The biggest problem is that any intelligence test would be superstituous nonsense because it's impossible to neutrally define who's more "intelligent". The only way to establish scientifically that your test is accurate is to show that people who score higher on it are smarter outside of it. Therefore it begs the question. You have to already agree on who's smarter for a wide range of test cases to establish the validity of this test. And of course such a thing is entirely impossible. Let alone the thought of reducing "intelligence" to a single number, that's just laughable.

But it's wrong for even more reasons. Such a general credential is incredibly dangerous.

Normal credentials - like having a degree in biology for example - are meaningful because that's a factual domain and not an inherent part of being human. It's also well-defined; it's clear what that credential is useful for. It allows you to make qualified claims about biology and have people take your word for it, provided your honesty isn't in question. That's the point of a credential.

But when someone's credential is "I have an IQ of 150", what is that even useful for? Does that mean every time they disagree with you they can just say "I'm smarter than you so you should take my word for it"? There are no limits on what that encompasses. It can't mean anything without meaning everything. It fundamentally threatens freedom of thought by giving people all-encompassing authority.

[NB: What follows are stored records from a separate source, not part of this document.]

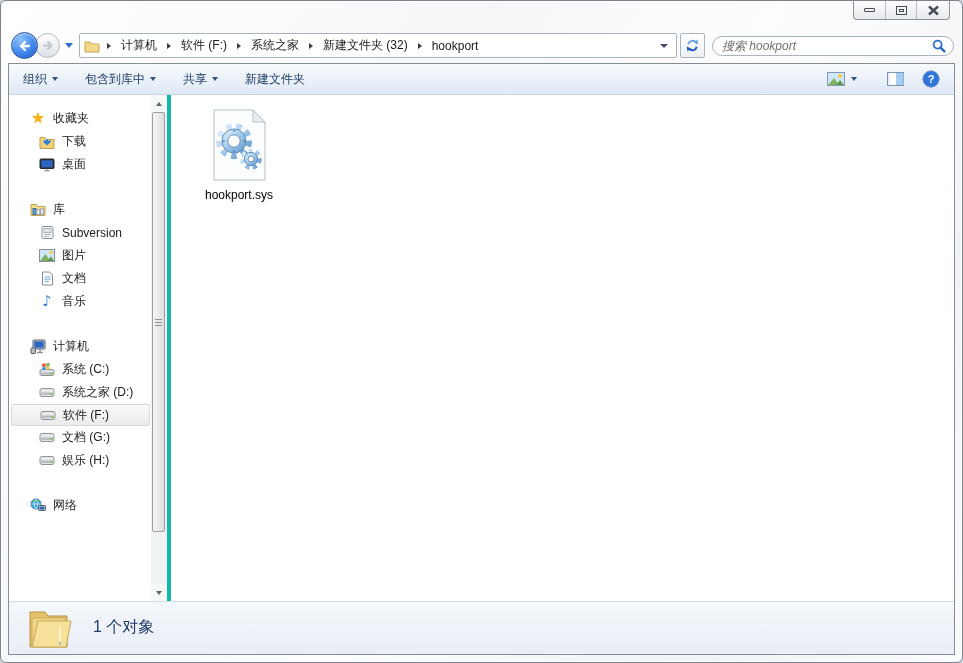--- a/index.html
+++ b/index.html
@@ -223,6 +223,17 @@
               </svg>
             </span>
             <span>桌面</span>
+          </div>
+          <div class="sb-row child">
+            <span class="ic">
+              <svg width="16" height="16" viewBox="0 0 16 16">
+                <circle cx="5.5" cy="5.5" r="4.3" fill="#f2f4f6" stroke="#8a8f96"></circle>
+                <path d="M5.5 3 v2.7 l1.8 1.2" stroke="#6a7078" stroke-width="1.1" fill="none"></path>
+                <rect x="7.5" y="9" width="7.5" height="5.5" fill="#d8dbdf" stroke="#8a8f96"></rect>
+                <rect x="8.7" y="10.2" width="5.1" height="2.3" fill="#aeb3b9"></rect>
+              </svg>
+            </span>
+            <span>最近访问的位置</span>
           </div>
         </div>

Also the age scaling. It's hard to find clear information on the internet but from what I've read the final "IQ" score is your raw score divided by your age... with adults counted as 18. Otherwise adults would be judged to be stupid and the inherent stupidity of age scaling would be exposed. Really, are you going to pick that arbitrary number to cap it at based on the "fact" that people you've sampled stop getting smarter at 18? Now you're just reverse-validating whatever intelligence curve exists: if the reason people stop getting smarter at 18 is because of a problem with the way our education works, you're making damn sure we'll never find out about it by sweeping the evidence for it under the rug.